||In order to enable the bird to see so distant
an object, the eye has been exercising its telescopic powers, and yet,
in a second or two, when the Vulture is close to its prey, the whole form
of the eye must be changed, or the bird would mistake its distance and
dash itself to pieces on the ground.
By means of its powerful eyes the Vulture
can see to an enormous distance, and with great clearness, but neither
so far nor so clearly as is sometimes supposed. It is true that,
as soon as a carcase is discovered, it will be covered with Vultures, who
arrive from every side, looking at first like tiny specks in the air, scarcely
perceptible even to practised eyes, and all directing their flight to the
same point. 'Where the carcase is, there will the vultures be gathered
together.' But, although they all fly towards the same spot, it does not
follow that they have all seen the same object.

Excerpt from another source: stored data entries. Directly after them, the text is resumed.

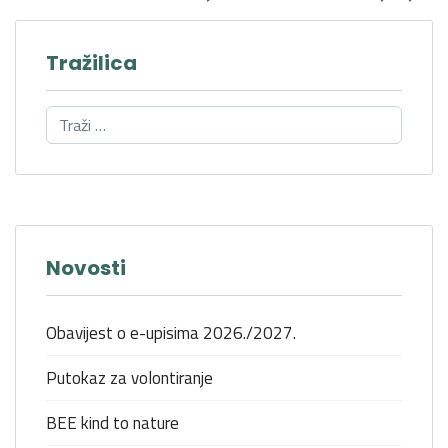
Tražilica
Novosti
Obavijest o e-upisima 2026./2027.
Putokaz za volontiranje
BEE kind to nature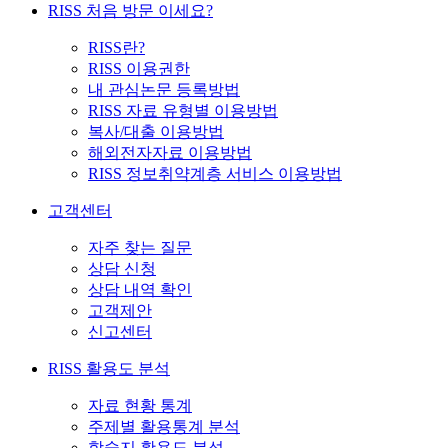
RISS 처음 방문 이세요?
RISS란?
RISS 이용권한
내 관심논문 등록방법
RISS 자료 유형별 이용방법
복사/대출 이용방법
해외전자자료 이용방법
RISS 정보취약계층 서비스 이용방법
고객센터
자주 찾는 질문
상담 신청
상담 내역 확인
고객제안
신고센터
RISS 활용도 분석
자료 현황 통계
주제별 활용통계 분석
학술지 활용도 분석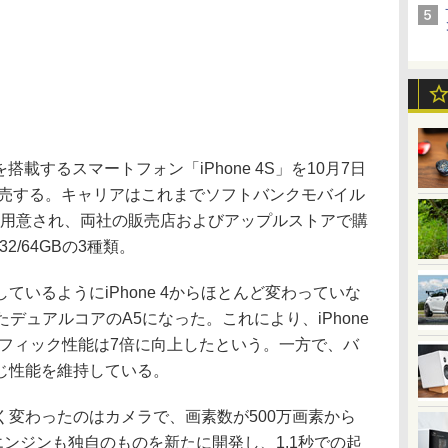
搭載するスマートフォン「iPhone 4S」を10月7日
発売する。キャリアはこれまでソフトバンクモバイル
も用意され、両社の販売店およびアップルストアで購
2/64GBの3種類。
いるようにiPhone 4からほとんど変わっていな
れたデュアルコアのA5になった。これにより、iPhone
ラフィック性能は7倍に向上したという。一方で、バ
じ性能を維持している。
変わったのはカメラで、画素数が500万画素から
エンジンも独自のものを新たに開発し、1.1秒での起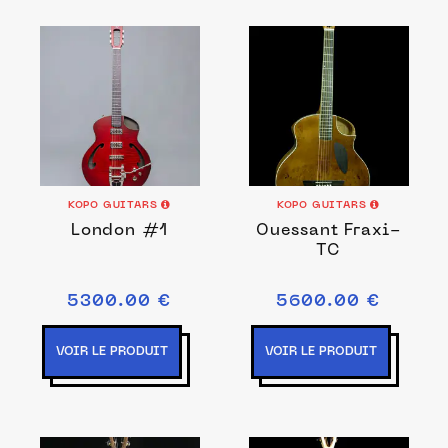
KOPO GUITARS
KOPO GUITARS
London #1
Ouessant Fraxi-
TC
5300.00 €
5600.00 €
VOIR LE PRODUIT
VOIR LE PRODUIT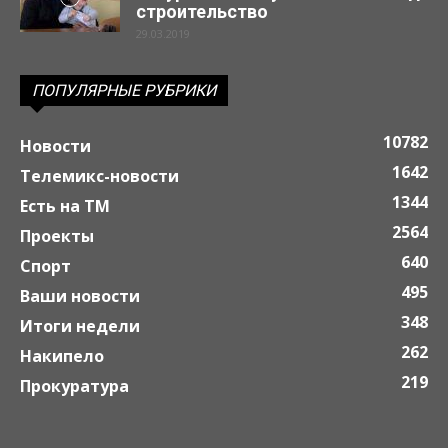
строительство
29.03.2019
ПОПУЛЯРНЫЕ РУБРИКИ
10782
Новости
1642
Телемикс-новости
1344
Есть на ТМ
2564
Проекты
640
Спорт
495
Ваши новости
348
Итоги недели
262
Накипело
219
Прокуратура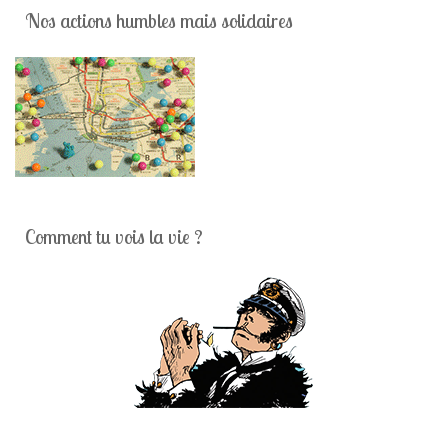
Nos actions humbles mais solidaires
Comment tu vois la vie ?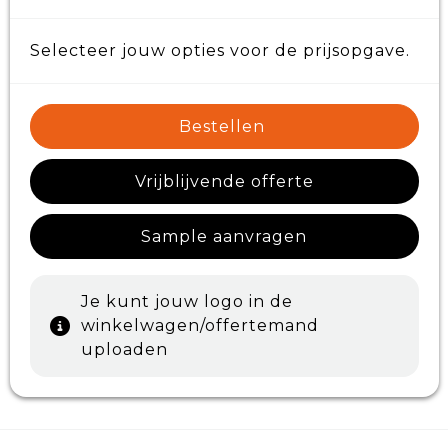
Selecteer jouw opties voor de prijsopgave.
Bestellen
Vrijblijvende offerte
Sample aanvragen
Je kunt jouw logo in de
winkelwagen/offertemand
uploaden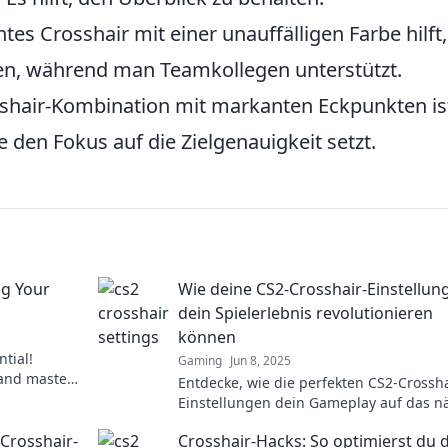
tes Crosshair mit einer unauffälligen Farbe hilft
en, während man Teamkollegen unterstützt.
sshair-Kombination mit markanten Eckpunkten is
ie den Fokus auf die Zielgenauigkeit setzt.
ng Your
Wie deine CS2-Crosshair-Einstellun
dein Spielerlebnis revolutionieren
können
tial!
Gaming
Jun 8, 2025
 and master
Entdecke, wie die perfekten CS2-Crossha
 tricks.
Einstellungen dein Gameplay auf das n
Level heben können! Tipps und Tricks w
-Crosshair-
Crosshair-Hacks: So optimierst du 
auf dich!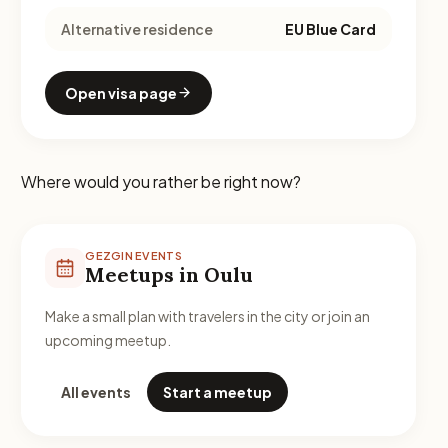
Alternative residence
EU Blue Card
Open visa page
Where would you rather be right now?
GEZGIN EVENTS
Meetups in Oulu
Make a small plan with travelers in the city or join an
upcoming meetup.
All events
Start a meetup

The fact is they see and
understand each other's movements.
A single Vulture, for example, sees a dead
or dying sheep, and swoops down upon it. The other Vultures which are flying
about in search of food, and from which the animal in question may be concealed,
know perfectly well that a Vulture soars high in the air when searching
for food, and only darts to the earth when it has found a suitable prey.
They immediately follow its example, and in their turn are followed by
other Vultures, which can see their fellows from a distance, and know perfectly
well why they are all converging to one spot.